An inode allocation group can be in any allocation group, but all the inode table extents it describes must be in the same allocation group as the first one, unlike the extents of a general purpose file body, which can be in any allocation group; as soon as its first inode table extent is allocated in a allocation group, the inode allocation group is tied to it, until all such extents are freed.
Once allocated, inode allocation groups are never freed, but their inode table extents may be freed though.
Inode table extent
Inode table extents are pointed to by inode allocation groups, and each must be 16KiB in length, and contains 32 inode table entries.
A fileset is a collections of named inodes.

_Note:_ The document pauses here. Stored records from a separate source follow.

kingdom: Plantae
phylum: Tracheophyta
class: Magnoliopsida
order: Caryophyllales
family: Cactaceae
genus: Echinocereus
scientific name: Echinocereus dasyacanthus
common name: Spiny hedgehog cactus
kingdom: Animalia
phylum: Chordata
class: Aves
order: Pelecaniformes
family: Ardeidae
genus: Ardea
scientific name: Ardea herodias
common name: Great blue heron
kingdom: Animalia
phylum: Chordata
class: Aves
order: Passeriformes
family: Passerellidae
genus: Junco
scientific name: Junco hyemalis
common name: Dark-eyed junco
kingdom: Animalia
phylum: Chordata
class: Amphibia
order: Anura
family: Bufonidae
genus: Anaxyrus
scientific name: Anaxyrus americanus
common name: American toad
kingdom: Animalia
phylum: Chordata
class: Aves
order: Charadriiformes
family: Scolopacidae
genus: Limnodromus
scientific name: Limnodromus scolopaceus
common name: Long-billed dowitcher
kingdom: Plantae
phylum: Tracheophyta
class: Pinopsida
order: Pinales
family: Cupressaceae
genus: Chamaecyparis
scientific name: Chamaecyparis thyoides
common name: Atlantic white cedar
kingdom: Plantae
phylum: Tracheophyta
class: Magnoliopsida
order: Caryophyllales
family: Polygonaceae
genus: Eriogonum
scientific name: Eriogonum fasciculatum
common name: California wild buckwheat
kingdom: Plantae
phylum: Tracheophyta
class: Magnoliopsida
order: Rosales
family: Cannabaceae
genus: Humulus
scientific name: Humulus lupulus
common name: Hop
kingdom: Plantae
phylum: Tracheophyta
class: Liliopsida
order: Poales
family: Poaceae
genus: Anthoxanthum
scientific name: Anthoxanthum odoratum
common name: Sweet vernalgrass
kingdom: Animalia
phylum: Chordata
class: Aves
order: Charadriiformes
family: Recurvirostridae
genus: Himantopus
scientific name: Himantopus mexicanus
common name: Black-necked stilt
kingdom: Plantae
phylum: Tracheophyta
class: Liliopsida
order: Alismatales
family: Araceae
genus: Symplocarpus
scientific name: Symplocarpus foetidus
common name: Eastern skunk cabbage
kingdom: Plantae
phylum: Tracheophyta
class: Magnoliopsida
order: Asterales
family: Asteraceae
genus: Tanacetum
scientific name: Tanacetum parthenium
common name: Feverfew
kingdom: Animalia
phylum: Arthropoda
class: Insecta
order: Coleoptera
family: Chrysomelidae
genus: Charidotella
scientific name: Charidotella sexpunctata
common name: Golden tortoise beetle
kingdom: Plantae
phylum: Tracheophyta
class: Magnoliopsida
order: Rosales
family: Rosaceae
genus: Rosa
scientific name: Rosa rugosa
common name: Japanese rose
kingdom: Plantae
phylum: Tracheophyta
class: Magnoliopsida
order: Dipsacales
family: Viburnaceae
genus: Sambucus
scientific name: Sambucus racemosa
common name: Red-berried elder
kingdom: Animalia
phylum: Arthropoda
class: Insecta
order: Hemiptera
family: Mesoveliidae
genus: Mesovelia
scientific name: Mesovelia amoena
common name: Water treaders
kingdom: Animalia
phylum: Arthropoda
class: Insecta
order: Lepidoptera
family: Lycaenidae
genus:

Filesets are defined as and by a fileset inode table, which is an inode allocation map file. It contains these inodes:
  • Number 0 is reserved.
  • Number 1 is a file containing extended fileset information.
  • Number 2 is a directory which is the root of the fileset naming tree.
  • Number 3 is a file containing the ACL for the fileset.
  • Number 4 and following are used for the other files or directories in the fileset, all must be reachable from the directory at number 2.
A file is an inode with an attached (optional) allocation map describing a file body that contains data; a particular case of a file is a symbolic link, where the data in the file is a path name.
A directory is a an inode with a list of name and corresponding inode numbers; the list is either contained entirely within the inode if it is small, or is an attached directory map, containing dtree entries.